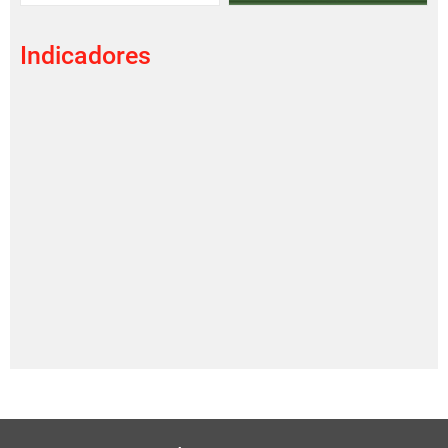
Indicadores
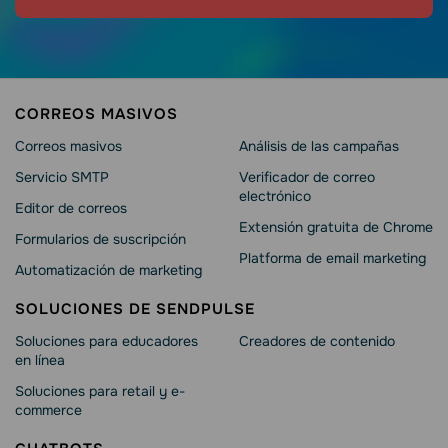
CORREOS MASIVOS
Correos masivos
Análisis de las campañas
Servicio SMTP
Verificador de correo
electrónico
Editor de correos
Extensión gratuita de Chrome
Formularios de suscripción
Platforma de email marketing
Automatización de marketing
SOLUCIONES DE SENDPULSE
Soluciones para educadores
Creadores de contenido
en línea
Soluciones para retail y e-
commerce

-- -- --

_WORK TO COMPLETE_
Convert every line of text in the listing above into a numbered list, leaving out blank lines and the pictures.

_WRITTEN REPLY_
1. Indicadores
2. CORREOS MASIVOS
3. Correos masivos
4. Análisis de las campañas
5. Servicio SMTP
6. Verificador de correo
7. electrónico
8. Editor de correos
9. Extensión gratuita de Chrome
10. Formularios de suscripción
11. Platforma de email marketing
12. Automatización de marketing
13. SOLUCIONES DE SENDPULSE
14. Soluciones para educadores
15. Creadores de contenido
16. en línea
17. Soluciones para retail y e-
18. commerce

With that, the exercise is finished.